Win is an enthusiastic and avid thinker about the evolution of the financial sector and its role in society and is a regular guest speaker at Stock Exchange of Thailand (SET), the Association of Investment Management Companies (AIMC), the Thai Bond Market Association (ThaiBMA), Thai Professional Finance Academy (Thai PFA), as well as offering some academic lectures at Chulalongkorn University and the National Institute of Development Administration (NIDA).
Win earned his bachelor’s degree in engineering from Chulalongkorn University, then his Master’s degree in Engineering from Old Dominion University in the state of Virginia, USA. Realising then that his future would be in finance, not engineering, he went on to gain his doctorate degree in Financial Economics & Banking from the University of Missouri, Columbia, graduating near the top of his class.

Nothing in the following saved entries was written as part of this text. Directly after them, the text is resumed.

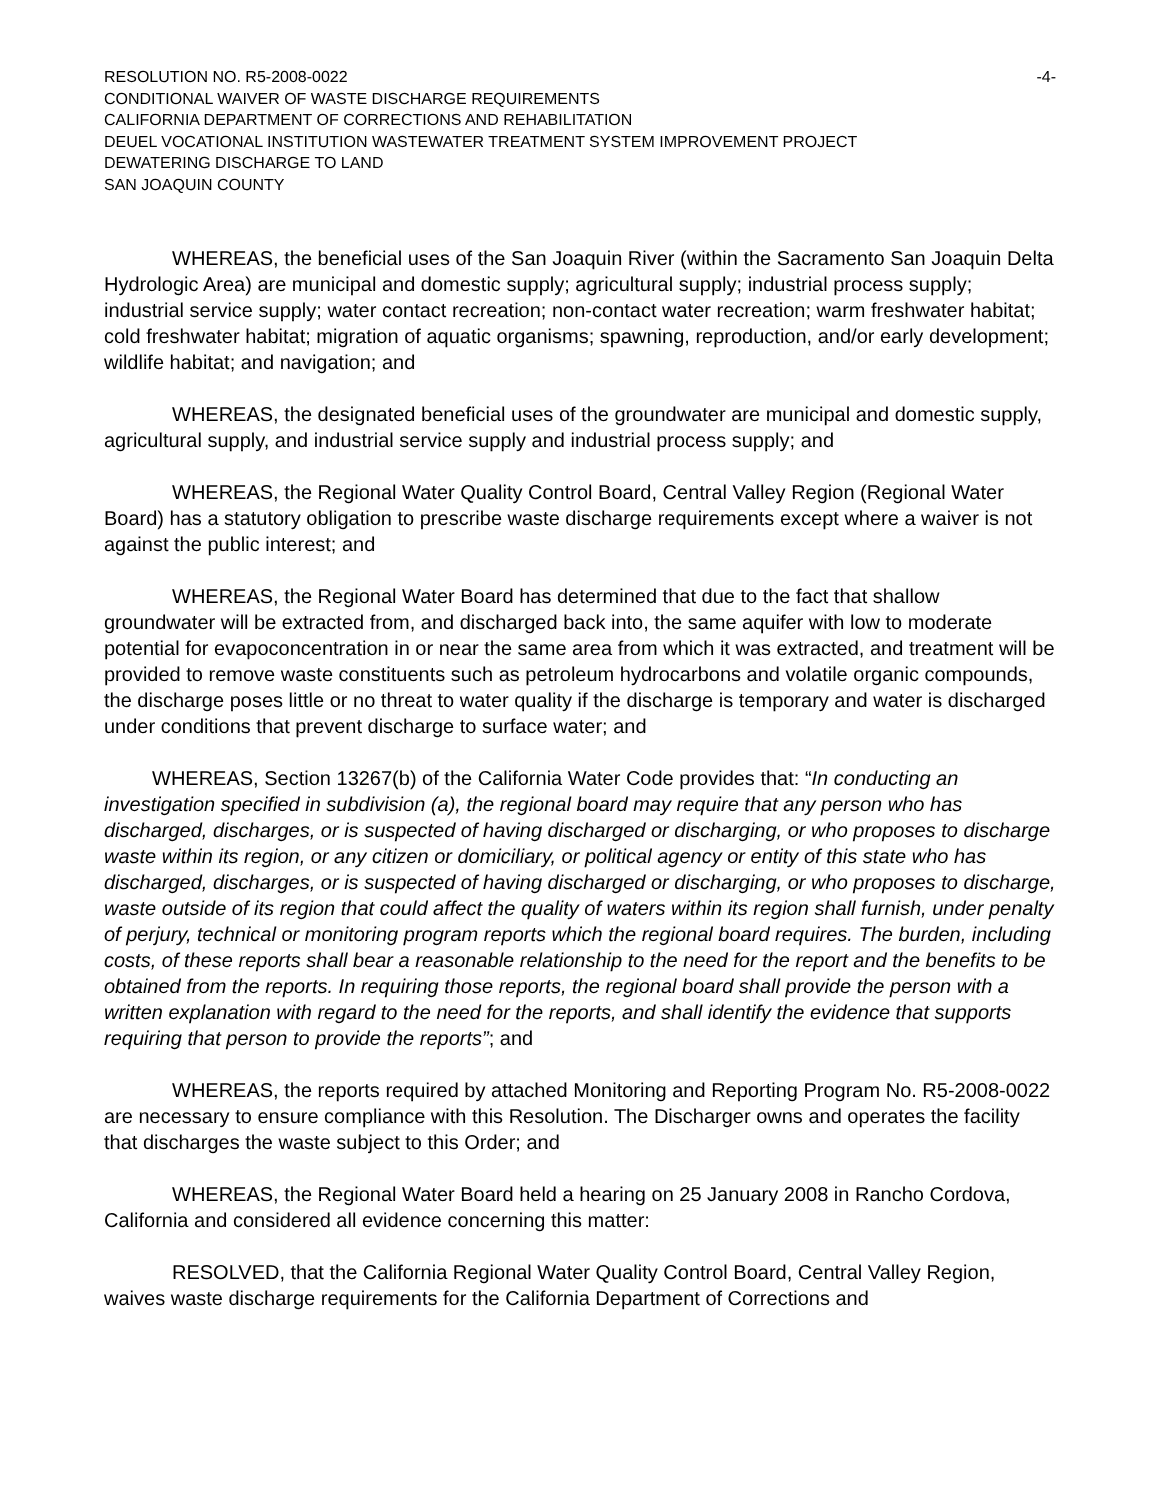RESOLUTION NO. R5-2008-0022 -4-
CONDITIONAL WAIVER OF WASTE DISCHARGE REQUIREMENTS
CALIFORNIA DEPARTMENT OF CORRECTIONS AND REHABILITATION
DEUEL VOCATIONAL INSTITUTION WASTEWATER TREATMENT SYSTEM IMPROVEMENT PROJECT
DEWATERING DISCHARGE TO LAND
SAN JOAQUIN COUNTY
WHEREAS, the beneficial uses of the San Joaquin River (within the Sacramento San Joaquin Delta Hydrologic Area) are municipal and domestic supply; agricultural supply; industrial process supply; industrial service supply; water contact recreation; non-contact water recreation; warm freshwater habitat; cold freshwater habitat; migration of aquatic organisms; spawning, reproduction, and/or early development; wildlife habitat; and navigation; and
WHEREAS, the designated beneficial uses of the groundwater are municipal and domestic supply, agricultural supply, and industrial service supply and industrial process supply; and
WHEREAS, the Regional Water Quality Control Board, Central Valley Region (Regional Water Board) has a statutory obligation to prescribe waste discharge requirements except where a waiver is not against the public interest; and
WHEREAS, the Regional Water Board has determined that due to the fact that shallow groundwater will be extracted from, and discharged back into, the same aquifer with low to moderate potential for evapoconcentration in or near the same area from which it was extracted, and treatment will be provided to remove waste constituents such as petroleum hydrocarbons and volatile organic compounds, the discharge poses little or no threat to water quality if the discharge is temporary and water is discharged under conditions that prevent discharge to surface water; and
WHEREAS, Section 13267(b) of the California Water Code provides that: “In conducting an investigation specified in subdivision (a), the regional board may require that any person who has discharged, discharges, or is suspected of having discharged or discharging, or who proposes to discharge waste within its region, or any citizen or domiciliary, or political agency or entity of this state who has discharged, discharges, or is suspected of having discharged or discharging, or who proposes to discharge, waste outside of its region that could affect the quality of waters within its region shall furnish, under penalty of perjury, technical or monitoring program reports which the regional board requires. The burden, including costs, of these reports shall bear a reasonable relationship to the need for the report and the benefits to be obtained from the reports. In requiring those reports, the regional board shall provide the person with a written explanation with regard to the need for the reports, and shall identify the evidence that supports requiring that person to provide the reports”; and
WHEREAS, the reports required by attached Monitoring and Reporting Program No. R5-2008-0022 are necessary to ensure compliance with this Resolution. The Discharger owns and operates the facility that discharges the waste subject to this Order; and
WHEREAS, the Regional Water Board held a hearing on 25 January 2008 in Rancho Cordova, California and considered all evidence concerning this matter:
RESOLVED, that the California Regional Water Quality Control Board, Central Valley Region, waives waste discharge requirements for the California Department of Corrections and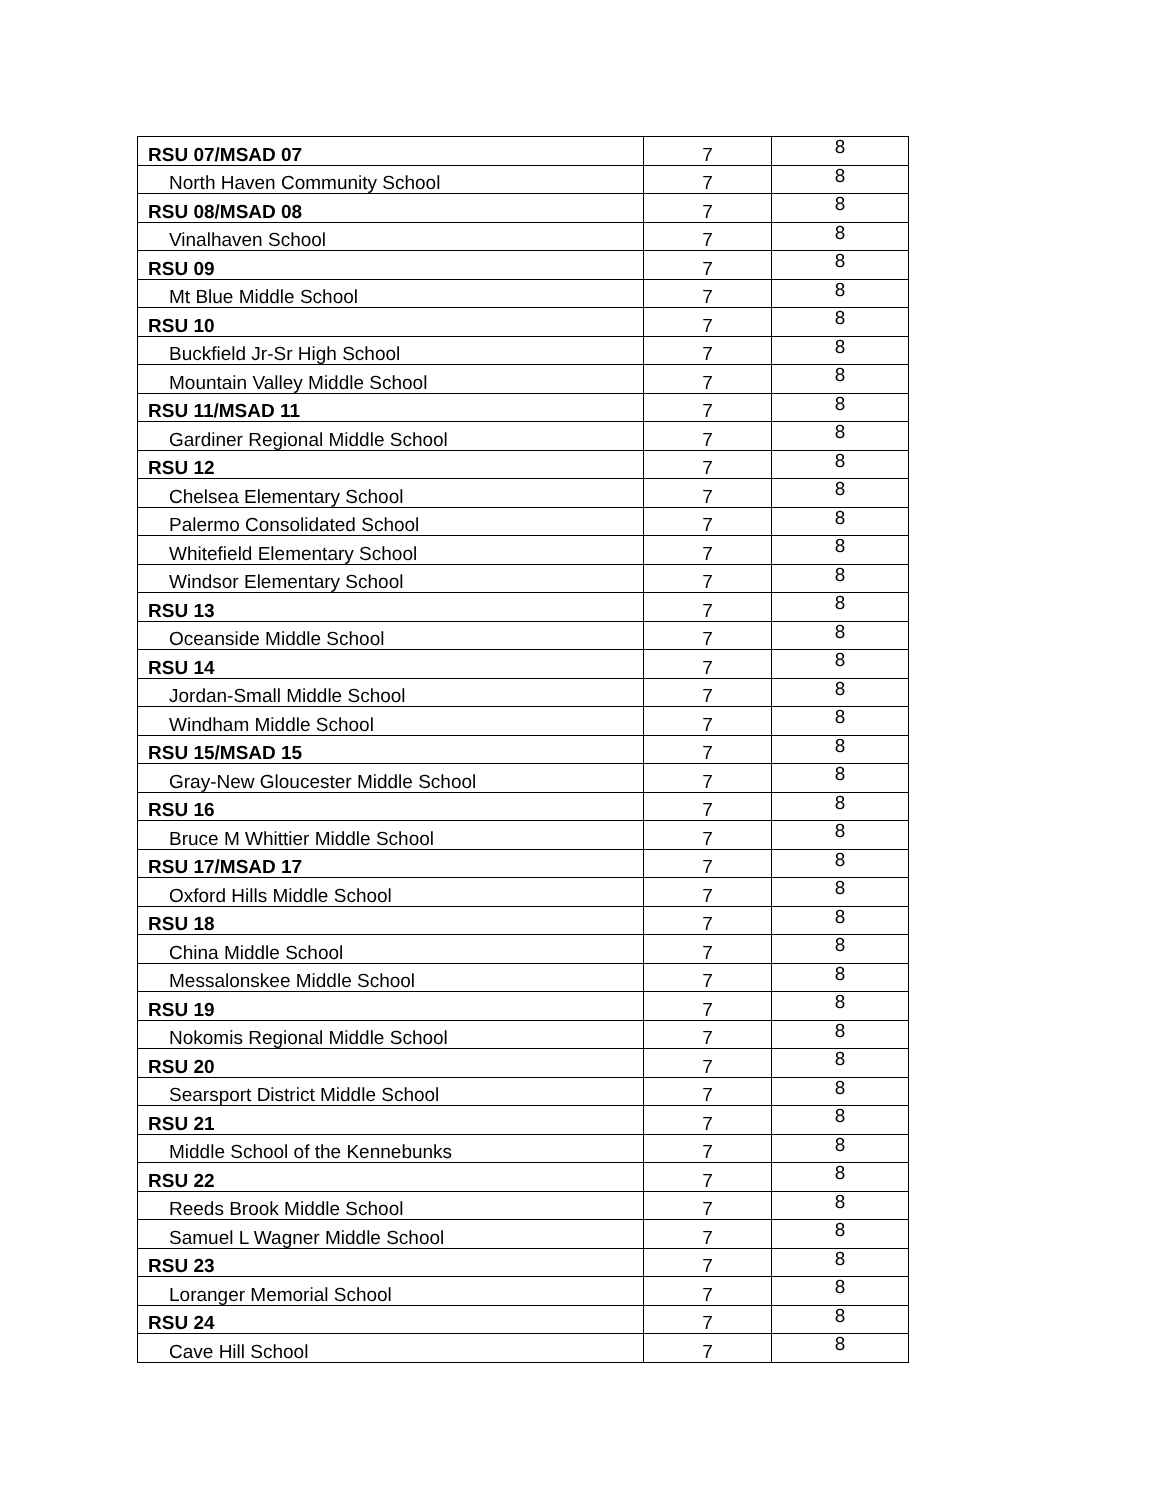| RSU 07/MSAD 07 | 7 | 8 |
| North Haven Community School | 7 | 8 |
| RSU 08/MSAD 08 | 7 | 8 |
| Vinalhaven School | 7 | 8 |
| RSU 09 | 7 | 8 |
| Mt Blue Middle School | 7 | 8 |
| RSU 10 | 7 | 8 |
| Buckfield Jr-Sr High School | 7 | 8 |
| Mountain Valley Middle School | 7 | 8 |
| RSU 11/MSAD 11 | 7 | 8 |
| Gardiner Regional Middle School | 7 | 8 |
| RSU 12 | 7 | 8 |
| Chelsea Elementary School | 7 | 8 |
| Palermo Consolidated School | 7 | 8 |
| Whitefield Elementary School | 7 | 8 |
| Windsor Elementary School | 7 | 8 |
| RSU 13 | 7 | 8 |
| Oceanside Middle School | 7 | 8 |
| RSU 14 | 7 | 8 |
| Jordan-Small Middle School | 7 | 8 |
| Windham Middle School | 7 | 8 |
| RSU 15/MSAD 15 | 7 | 8 |
| Gray-New Gloucester Middle School | 7 | 8 |
| RSU 16 | 7 | 8 |
| Bruce M Whittier Middle School | 7 | 8 |
| RSU 17/MSAD 17 | 7 | 8 |
| Oxford Hills Middle School | 7 | 8 |
| RSU 18 | 7 | 8 |
| China Middle School | 7 | 8 |
| Messalonskee Middle School | 7 | 8 |
| RSU 19 | 7 | 8 |
| Nokomis Regional Middle School | 7 | 8 |
| RSU 20 | 7 | 8 |
| Searsport District Middle School | 7 | 8 |
| RSU 21 | 7 | 8 |
| Middle School of the Kennebunks | 7 | 8 |
| RSU 22 | 7 | 8 |
| Reeds Brook Middle School | 7 | 8 |
| Samuel L Wagner Middle School | 7 | 8 |
| RSU 23 | 7 | 8 |
| Loranger Memorial School | 7 | 8 |
| RSU 24 | 7 | 8 |
| Cave Hill School | 7 | 8 |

His passion for learning remains to this day, and he reports that he has enjoyed some quieter times with far less travel and far fewer physical meetings – never easy in Bangkok’s congested streets - to learn about digital asset. “I am not so young, nor am I so tech savvy,” he says, “but I have committed myself to learn a lot this past year about digital assets, tokenisation, blockchain and these new areas of endeavour in the world of virtual assets and virtual exchange and custody. And to turn this into a business, we have now established a new company, WE DIGITAL TECH Co Ltd., to move into these areas commercially, as this is very much the future. For people of any age, it is a good thing to learn about these new areas of the world of virtual transactions and virtual assets. Learning is the key, we need to change according to the world.”
When not working, lecturing or speaking at events, Win is a committed family man. He and his wife have two lovely daughters of just five and three years old.
Outdoor pursuits include golf, often at his favourite Amata Spring course outside Bangkok. And quiet time after the children settle at night might be spent enjoying fine wine or single-malt whiskies from both Scotland and Japan. “I am an investor in both of these,” he reports, “so I combine my interest with an active personal investment programme, storing the collection in both Ireland and Hong Kong.”
Win is also a talented pianist, having been considered highly gifted as a child when he often went around Thailand competing in music festivals and giving recitals. “I play regularly at home nowadays,” he explains. “It is both a great love of mine and a great way to relax. And during this pandemic, spending more time at home, it has been a great source of relaxation and joy.”